One that I’ve been tracking for a bit is the idea of letting someone else make buying decisions for you. For a long time, we’ve known that giving a customer too many choices often leads to paralysis and no decision at all. There’s a reason why it’s often suggested that you give a client no more than three choices. But are the customers ready to have no choice?
An interesting new type of travel agency is cropping up and making the news. Imagine answering a few questions about where you’ve recently traveled, the kinds of things you like to do, and then paying for a trip without having any idea where you’re about to go.
Websites like Pack Up + Go, Magical Mystery Tours and the Vacation Hunt are offering this sort of service. They will plan domestic, international or an all-inclusive trip for you. You get an envelope you’re supposed to open at the airport (if you’re flying) or as you get into the car. Voila — that’s where you’re headed for vacation.
Want to hit the high seas? This isn’t just a U.S.-based trend. In Great Britain, the Secret Sailaway will sail to six cities over about two weeks — but, that’s right, you book the trip and have no idea where you’re going.
From the little bit of legwork I was able to do, it seems like these mystery travel companies have been around for a year or two. Sailaway just had its maiden voyage in March of this year. If this does become a full-fledged trend, we’re on the early edge of it.
This specific trend may or may not grow to something significant. But what if it does? Could it change the way you offer your product or services?
That’s what I find most intriguing about trend tracking. Once you start to spot an emerging trend, you can’t help but try to apply it to your world. They’re certainly not all going to affect your work, but that doesn’t mean we shouldn’t sharpen our skills at trend spotting.
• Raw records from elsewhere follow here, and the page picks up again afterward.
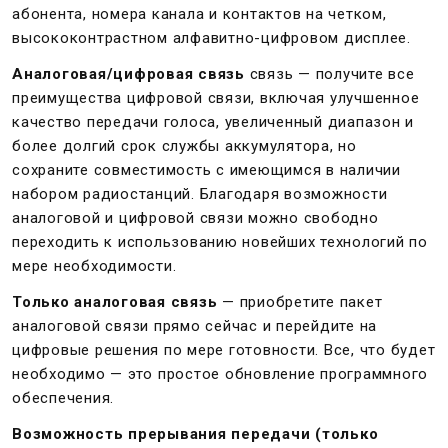
абонента, номера канала и контактов на четком,
высококонтрастном алфавитно-цифровом дисплее.
Аналоговая/цифровая связь
связь — получите все
преимущества цифровой связи, включая улучшенное
качество передачи голоса, увеличенный диапазон и
более долгий срок службы аккумулятора, но
сохраните совместимость с имеющимся в наличии
набором радиостанций. Благодаря возможности
аналоговой и цифровой связи можно свободно
переходить к использованию новейших технологий по
мере необходимости.
Только аналоговая связь
— приобретите пакет
аналоговой связи прямо сейчас и перейдите на
цифровые решения по мере готовности. Все, что будет
необходимо — это простое обновление программного
обеспечения.
Возможность прерывания передачи (только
Rohit Bhargava, author of “Non-Obvious: How to Think Different, Curate Ideas and Predict the Future,” talks about the three traits it takes to be good at recognizing what is shaping up to be a potential trend.
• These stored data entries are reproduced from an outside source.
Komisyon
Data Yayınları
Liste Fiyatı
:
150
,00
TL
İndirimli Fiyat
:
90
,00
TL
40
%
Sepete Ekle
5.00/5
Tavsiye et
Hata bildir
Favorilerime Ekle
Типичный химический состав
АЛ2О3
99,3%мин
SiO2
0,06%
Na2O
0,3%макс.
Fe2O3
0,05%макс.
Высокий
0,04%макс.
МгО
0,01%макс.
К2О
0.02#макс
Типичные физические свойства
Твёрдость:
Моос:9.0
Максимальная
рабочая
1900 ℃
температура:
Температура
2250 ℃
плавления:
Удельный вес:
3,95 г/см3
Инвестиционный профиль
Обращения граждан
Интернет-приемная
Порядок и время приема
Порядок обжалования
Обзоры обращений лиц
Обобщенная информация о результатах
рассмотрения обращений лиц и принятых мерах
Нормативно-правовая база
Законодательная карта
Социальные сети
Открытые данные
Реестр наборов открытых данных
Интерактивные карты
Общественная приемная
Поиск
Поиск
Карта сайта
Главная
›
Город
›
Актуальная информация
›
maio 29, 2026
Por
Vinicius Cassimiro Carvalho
Curate: This is about gathering information and ideas from many sources and looking for the threads that connect those ideas and bits of information. Bhargava advocates archiving these fragments using a digital tool like Pocket or Dropbox, so you can step back and look at the bigger picture over time.
Be curious: Bhargava warns that staying curious is getting more difficult every day. With artificial intelligence and algorithms deciding what we see and read, we have to force diversity into our information consumption. He suggests buying books and magazines and consciously choosing to watch programs that aren’t your normal fare and don’t appeal to your interests.
Be fickle: Don’t get too enamored with any emerging idea. Try to stay neutral so you don’t influence your observations. As trend spotters, our role is to observe and report without bias. Otherwise, we might dismiss something important.
Given the speed of change in your world today, it pays to have some idea of where tomorrow will land. As Wayne Gretzky suggested, we have to skate to where the puck is going, not where it’s been.